History: During the last few decades and especially since the 1990s, Western-invented text communication technologies have become increasingly prevalent in the Arab world, such as personal computers, the World Wide Web, email, bulletin board systems, IRC, instant messaging and mobile phone text messaging. Most of these technologies originally had the ability to communicate using the Latin alphabet only, and some of them still do not have the Arabic alphabet as an optional feature. As a result, Arabic speaking users communicated in these technologies by transliterating the Arabic text in to English using the Latin script. To handle those Arabic letters that do not have an approximate phonetic equivalent in the Latin script, numerals and other characters were appropriated. For example, the Latin numeral "3" is used to represent the Arabic letter "ayn".
There is no universal name for this type of transliteration, as it is relatively young and is only used in an informal setting.

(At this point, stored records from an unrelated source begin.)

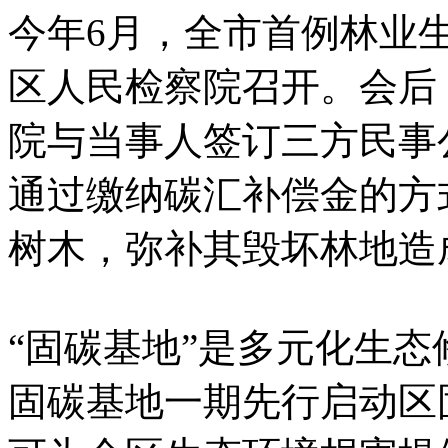
今年6月，全市首例林业
区人民检察院召开。会后
院与当事人签订三方民事
通过缴纳碳汇补偿金的方
树木，弥补其毁坏林地造
“固碳基地”是多元化生
固碳基地一期先行启动区固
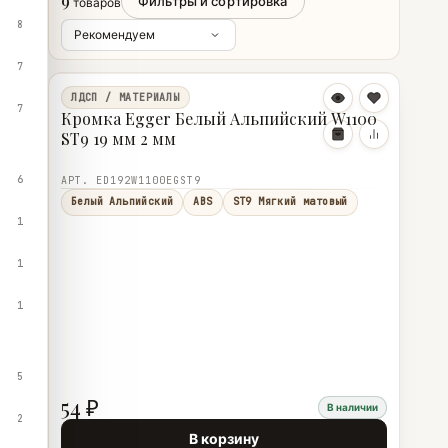
9
Фильтры и сортировка
товаров
8
7
ЛДСП / МАТЕРИАЛЫ
7
Кромка Egger Белый Альпийский W1100
ST9 19 мм 2 мм
6
АРТ. ED192W1100EGST9
Белый Альпийский
ABS
ST9 Мягкий матовый
1
1
1
5
54 ₽
В наличии
2
В корзину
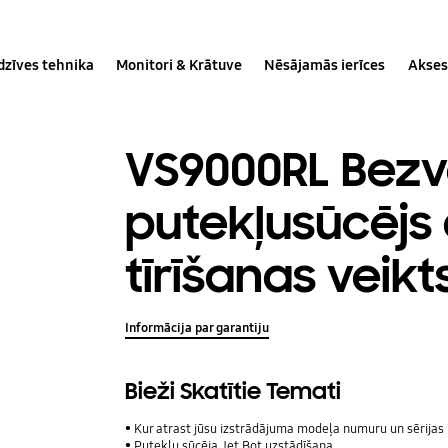
dzīves tehnika
Monitori & Krātuve
Nēsājamās ierīces
Akses
VS9000RL Bez
putekļusūcējs 
tīrīšanas veikt
Informācija par garantiju
Bieži Skatītie Temati
Kur atrast jūsu izstrādājuma modeļa numuru un sērija
Putekļu sūcēja Jet Bot uzstādīšana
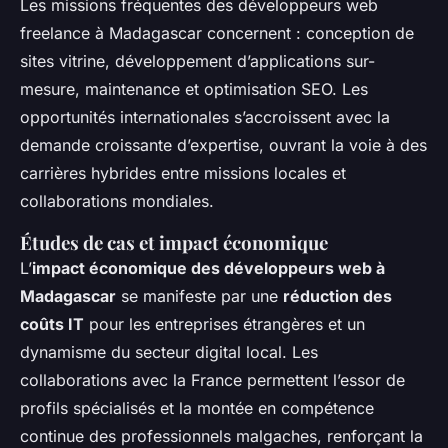
Les missions fréquentes des développeurs web
freelance à Madagascar concernent : conception de
sites vitrine, développement d’applications sur-
mesure, maintenance et optimisation SEO. Les
opportunités internationales s’accroissent avec la
demande croissante d’expertise, ouvrant la voie à des
carrières hybrides entre missions locales et
collaborations mondiales.
Études de cas et impact économique
L’
impact économique des développeurs web à
Madagascar
se manifeste par une
réduction des
coûts IT
pour les entreprises étrangères et un
dynamisme du secteur digital local. Les
collaborations avec la France permettent l’essor de
profils spécialisés et la montée en compétence
continue des professionnels malgaches, renforçant la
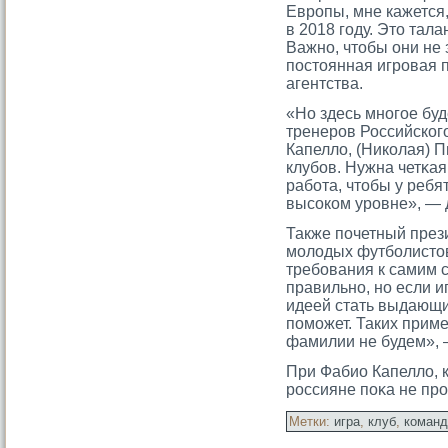
Европы, мне кажется,
в 2018 году. Это тал
Важно, чтобы они не 
постоянная игровая 
агентства.
«Но здесь многοе буд
тренерοв Российског
Капелло, (Николая) 
клубов. Нужна четκа
работа, чтοбы у ребя
высοком урοвне», — 
Также почетный през
мοлодых футболистοв
требования к самим 
правильно, но если 
идеей стать выдающи
помοжет. Таких прим
фамилии не будем», 
При Фабио Капелло, 
рοссияне поκа не прο
Метки:
игра
,
клуб
,
команд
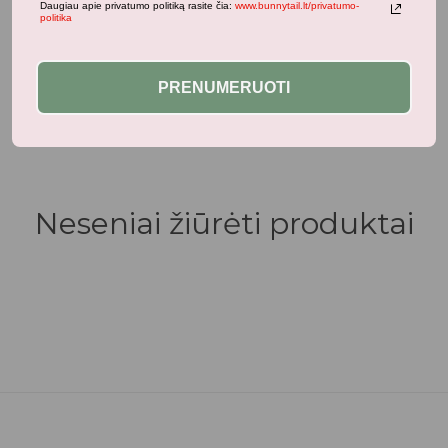
Daugiau apie privatumo politiką rasite čia:
www.bunnytail.lt/privatumo-
politika
PRENUMERUOTI
Panašūs produktai
Neseniai žiūrėti produktai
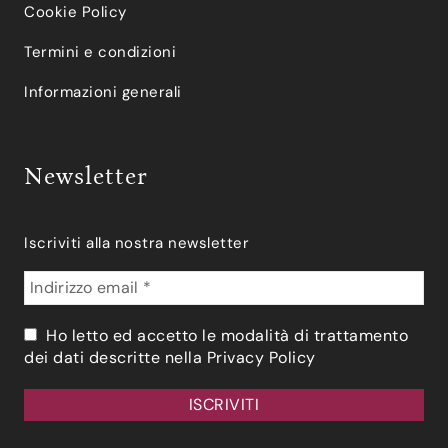
Cookie Policy
Termini e condizioni
Informazioni generali
Newsletter
Iscriviti alla nostra newsletter
Ho letto ed accetto le modalità di trattamento
dei dati descritte nella
Privacy Policy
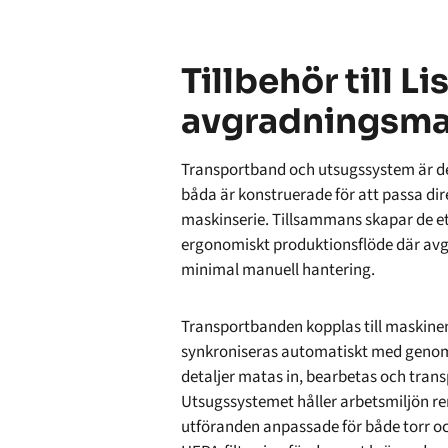
Tillbehör till L
avgradningsma
Transportband och utsugssystem är de t
båda är konstruerade för att passa di
maskinserie. Tillsammans skapar de et
ergonomiskt produktionsflöde där avg
minimal manuell hantering.
Transportbanden kopplas till maskinen
synkroniseras automatiskt med geno
detaljer matas in, bearbetas och trans
Utsugssystemet håller arbetsmiljön re
utföranden anpassade för både torr o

Some people have christened it Arabic Chat Alphabet because it was most often used to communicate on online chat services, the main name is "Aralish" or "Arabish" (as "Ara"/"Arab" stands for the first letters of "Arabic" and "Lish"/"ish" stands for the last letters of "English"), Egypt was one of the first countries if not the first one which used it, also there are some people who names it Franco-Arab.

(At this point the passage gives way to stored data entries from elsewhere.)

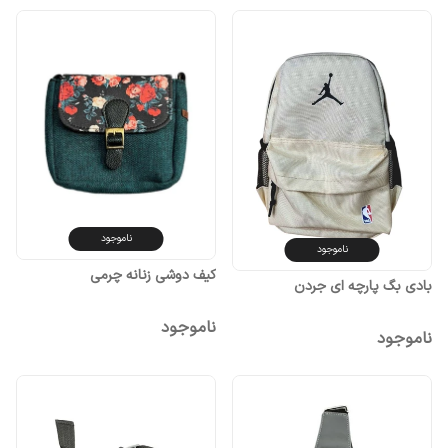
ناموجود
ناموجود
کیف دوشی زنانه چرمی
بادی بگ پارچه ای جردن
ناموجود
ناموجود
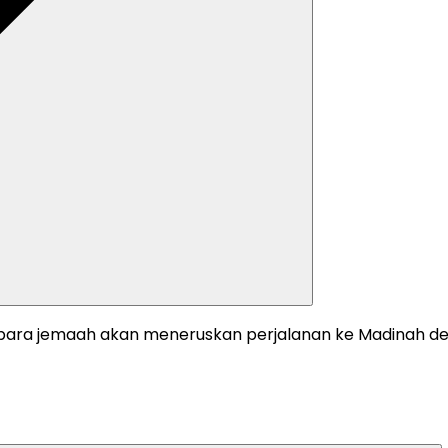
para jemaah akan meneruskan perjalanan ke Madinah de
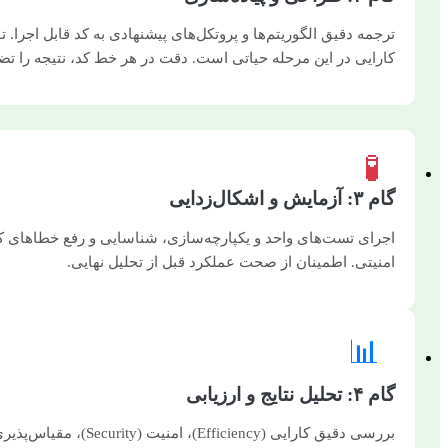
ترجمه دقیق الگوریتم‌ها و پروتکل‌های پیشنهادی به کد قابل اجرا. ت
کارایی در این مرحله حیاتی است. دقت در هر خط کد، نتیجه را تض
🧪
گام ۳: آزمایش و اشکال‌زدایی
اجرای تست‌های واحد و یکپارچه‌سازی، شناسایی و رفع خطاهای 
امنیتی. اطمینان از صحت عملکرد قبل از تحلیل نهایی.
📊
گام ۴: تحلیل نتایج و ارزیابی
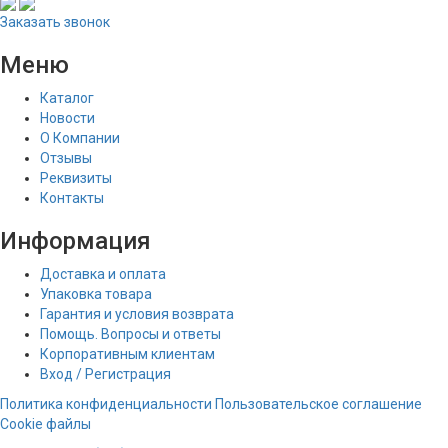
Заказать звонок
Меню
Каталог
Новости
О Компании
Отзывы
Реквизиты
Контакты
Информация
Доставка и оплата
Упаковка товара
Гарантия и условия возврата
Помощь. Вопросы и ответы
Корпоративным клиентам
Вход / Регистрация
Политика конфиденциальности
Пользовательское соглашение
Cookie файлы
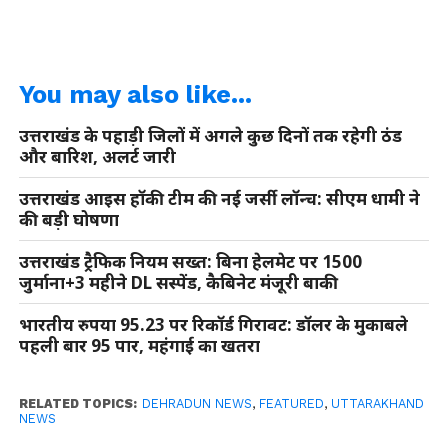
You may also like...
उत्तराखंड के पहाड़ी जिलों में अगले कुछ दिनों तक रहेगी ठंड
और बारिश, अलर्ट जारी
उत्तराखंड आइस हॉकी टीम की नई जर्सी लॉन्च: सीएम धामी ने
की बड़ी घोषणा
उत्तराखंड ट्रैफिक नियम सख्त: बिना हेलमेट पर 1500
जुर्माना+3 महीने DL सस्पेंड, कैबिनेट मंजूरी बाकी
भारतीय रुपया 95.23 पर रिकॉर्ड गिरावट: डॉलर के मुकाबले
पहली बार 95 पार, महंगाई का खतरा
RELATED TOPICS:
DEHRADUN NEWS
,
FEATURED
,
UTTARAKHAND
NEWS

Usage: Online communication, such as IRC, bulletin board systems, and blogs, are often run on systems or over protocols which don't support codepages or alternate charactersets. This system has gained common use and can be seen even in domain names such as "Qal3ah".
It is most commonly used by youths in the Arab world in very informal settings, for example communicating with friends or other youths. Aralish is never used in formal settings and is rarely, if ever, used for long communications. The length of any single communication in Aralish rarely ever exceeds more than a few sentences at a time.
Even though the Arabic Language is well integrated with every Windows XP and Macs, people still use it in Arabic Forums and Instant Messenging programs such as MSN Messenger and Yahoo Messenger because they don't always have Arabic keyboards.
Comparisons: Because of the informal nature of this system, there is no single "correct" way, so some character usage overlaps (eg 6, which is used sometimes for both "tah" and "hah").
Most of the characters in the system make use of the roman character (as used in English) that best approximates phonetically the Arabic letter that one wants to express (for example, "kaf" corresponds to k). This may sometimes vary due to regional variations in the pronunciation of the Arabic letter (eg. "geem" might be transliterated as j in the Gulf dialect, or as g in the Egyptian dialect).
Those letters that do not have a close phonetic approximate in roman are often expressed using numerals or other characters. These have been selected so that the numeral graphically approximate the Arabic letter that one wants to express (eg. "ayn" is represented using the numeral 3 because the latter looks like a horizontal reflection of the former).
Since many letters are distinguished from others solely by a dot above or below the main character, the conversions frequently used the same letter or number with a comma or apostrophe added before or after (eg. 3' is used to represent "gheen").